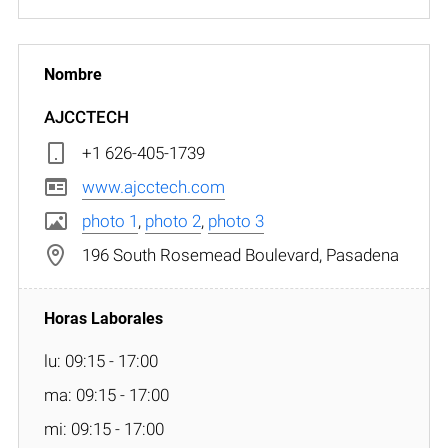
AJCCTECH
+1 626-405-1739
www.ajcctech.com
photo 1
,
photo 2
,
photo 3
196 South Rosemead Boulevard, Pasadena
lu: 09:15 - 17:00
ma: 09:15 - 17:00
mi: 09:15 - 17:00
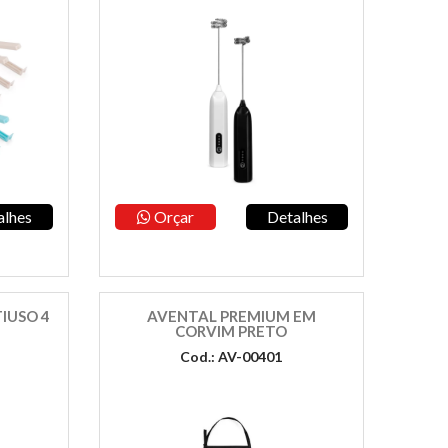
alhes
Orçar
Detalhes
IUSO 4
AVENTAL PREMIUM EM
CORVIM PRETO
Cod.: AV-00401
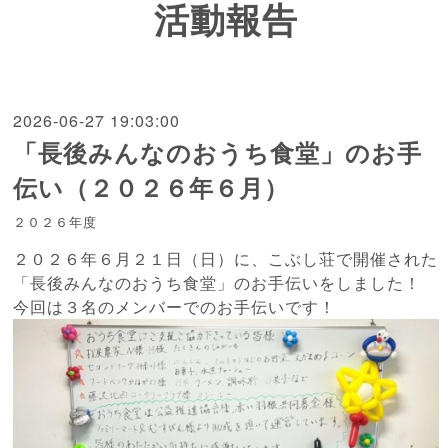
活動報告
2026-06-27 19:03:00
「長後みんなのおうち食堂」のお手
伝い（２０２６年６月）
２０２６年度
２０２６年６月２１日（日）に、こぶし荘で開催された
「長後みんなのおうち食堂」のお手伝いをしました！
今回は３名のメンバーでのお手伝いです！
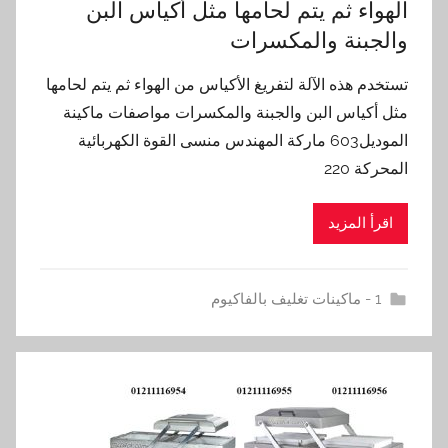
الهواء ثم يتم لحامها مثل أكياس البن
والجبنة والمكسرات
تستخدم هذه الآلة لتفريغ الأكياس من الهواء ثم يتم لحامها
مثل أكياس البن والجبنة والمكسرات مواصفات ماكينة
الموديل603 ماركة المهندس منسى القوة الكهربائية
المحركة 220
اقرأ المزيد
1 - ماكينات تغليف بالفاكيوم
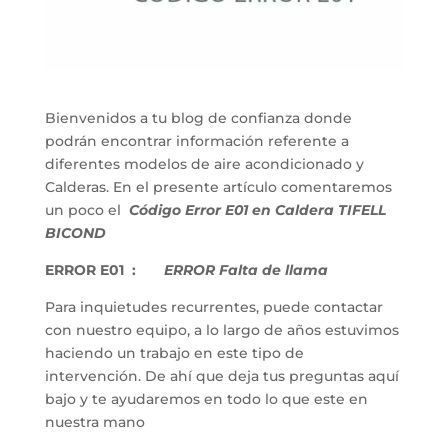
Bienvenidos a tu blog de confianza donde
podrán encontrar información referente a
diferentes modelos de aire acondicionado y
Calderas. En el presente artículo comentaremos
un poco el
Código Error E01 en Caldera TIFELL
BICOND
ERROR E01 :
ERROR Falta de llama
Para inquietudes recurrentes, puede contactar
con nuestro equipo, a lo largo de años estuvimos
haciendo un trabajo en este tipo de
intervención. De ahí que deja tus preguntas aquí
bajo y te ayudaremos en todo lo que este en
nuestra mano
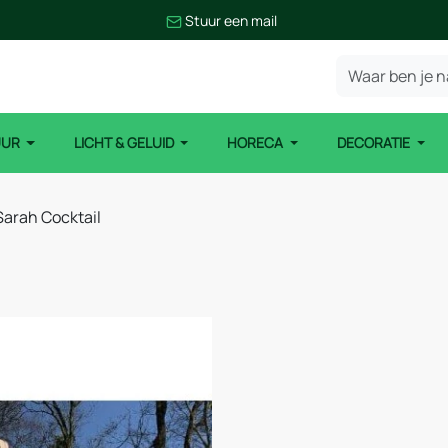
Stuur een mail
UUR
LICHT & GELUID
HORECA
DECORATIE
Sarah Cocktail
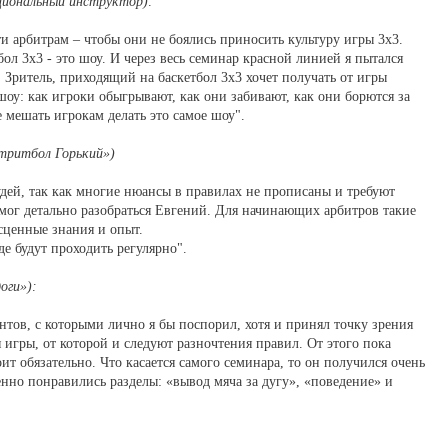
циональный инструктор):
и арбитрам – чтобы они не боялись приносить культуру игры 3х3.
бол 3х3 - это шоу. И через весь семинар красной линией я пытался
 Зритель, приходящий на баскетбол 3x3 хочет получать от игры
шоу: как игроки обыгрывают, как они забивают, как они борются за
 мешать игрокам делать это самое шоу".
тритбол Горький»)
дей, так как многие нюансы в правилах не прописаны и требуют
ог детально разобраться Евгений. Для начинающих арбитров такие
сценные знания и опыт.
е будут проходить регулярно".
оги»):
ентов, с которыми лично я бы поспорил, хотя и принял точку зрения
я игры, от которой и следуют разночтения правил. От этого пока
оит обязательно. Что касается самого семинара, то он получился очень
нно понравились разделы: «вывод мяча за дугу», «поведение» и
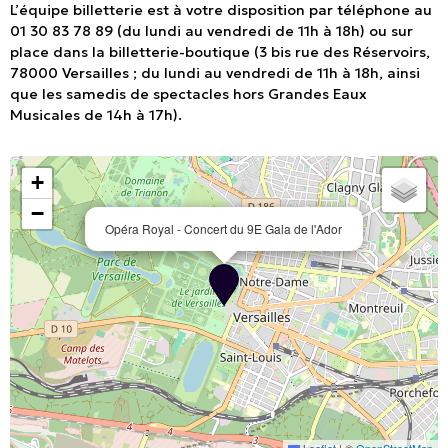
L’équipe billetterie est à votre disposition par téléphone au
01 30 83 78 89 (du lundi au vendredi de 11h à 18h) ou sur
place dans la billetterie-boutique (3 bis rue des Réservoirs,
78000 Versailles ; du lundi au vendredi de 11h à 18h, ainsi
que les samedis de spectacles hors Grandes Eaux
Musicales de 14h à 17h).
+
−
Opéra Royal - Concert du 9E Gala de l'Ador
---
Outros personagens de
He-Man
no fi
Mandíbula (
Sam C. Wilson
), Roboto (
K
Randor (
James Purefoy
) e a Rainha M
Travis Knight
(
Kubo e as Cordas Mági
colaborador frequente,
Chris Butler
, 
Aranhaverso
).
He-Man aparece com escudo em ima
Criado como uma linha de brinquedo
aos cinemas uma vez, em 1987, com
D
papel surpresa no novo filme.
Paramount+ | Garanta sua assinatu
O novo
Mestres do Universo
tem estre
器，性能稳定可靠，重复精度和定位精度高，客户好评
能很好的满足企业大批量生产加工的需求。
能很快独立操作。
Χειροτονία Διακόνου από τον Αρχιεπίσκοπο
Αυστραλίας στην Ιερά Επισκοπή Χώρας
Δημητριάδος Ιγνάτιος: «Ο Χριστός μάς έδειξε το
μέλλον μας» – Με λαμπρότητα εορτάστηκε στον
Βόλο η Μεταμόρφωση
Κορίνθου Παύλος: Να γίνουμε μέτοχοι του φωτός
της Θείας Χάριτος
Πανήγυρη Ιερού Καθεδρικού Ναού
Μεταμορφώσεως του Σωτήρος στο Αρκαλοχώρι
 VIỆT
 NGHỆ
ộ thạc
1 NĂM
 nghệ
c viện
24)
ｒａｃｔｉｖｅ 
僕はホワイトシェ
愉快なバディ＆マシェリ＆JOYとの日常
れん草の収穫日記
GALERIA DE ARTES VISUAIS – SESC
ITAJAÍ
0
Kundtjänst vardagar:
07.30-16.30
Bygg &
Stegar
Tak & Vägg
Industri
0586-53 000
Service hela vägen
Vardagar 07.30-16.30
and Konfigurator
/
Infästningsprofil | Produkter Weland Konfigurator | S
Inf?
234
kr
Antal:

> **DIRECTIONS FOR THIS TASK**
The lines above starting at the one that holds "２０２６年６月２１日（日）に、こぶし荘で開催された" and ending at the one that holds "бол 3х3 - это" are to be written out exactly, ends included, and no pictures are to be copied.

> **EXPECTED ANSWER**
２０２６年６月２１日（日）に、こぶし荘で開催された
「長後みんなのおうち食堂」のお手伝いをしました！
今回は３名のメンバーでのお手伝いです！
الهواء ثم يتم لحامها مثل أكياس البن
والجبنة والمكسرات
تستخدم هذه الآلة لتفريغ الأكياس من الهواء ثم يتم لحامها
مثل أكياس البن والجبنة والمكسرات مواصفات ماكينة
الموديل603 ماركة المهندس منسى القوة الكهربائية
المحركة 220
اقرأ المزيد
1 - ماكينات تغليف بالفاكيوم
Bienvenidos a tu blog de confianza donde
podrán encontrar información referente a
diferentes modelos de aire acondicionado y
Calderas. En el presente artículo comentaremos
un poco el
Código Error E01 en Caldera TIFELL
BICOND
ERROR E01 :
ERROR Falta de llama
Para inquietudes recurrentes, puede contactar
con nuestro equipo, a lo largo de años estuvimos
haciendo un trabajo en este tipo de
intervención. De ahí que deja tus preguntas aquí
bajo y te ayudaremos en todo lo que este en
nuestra mano
Stuur een mail
UUR
LICHT & GELUID
HORECA
DECORATIE
Sarah Cocktail
циональный инструктор):
и арбитрам – чтобы они не боялись приносить культуру игры 3х3.
бол 3х3 - это шоу. И через весь семинар красной линией я пытался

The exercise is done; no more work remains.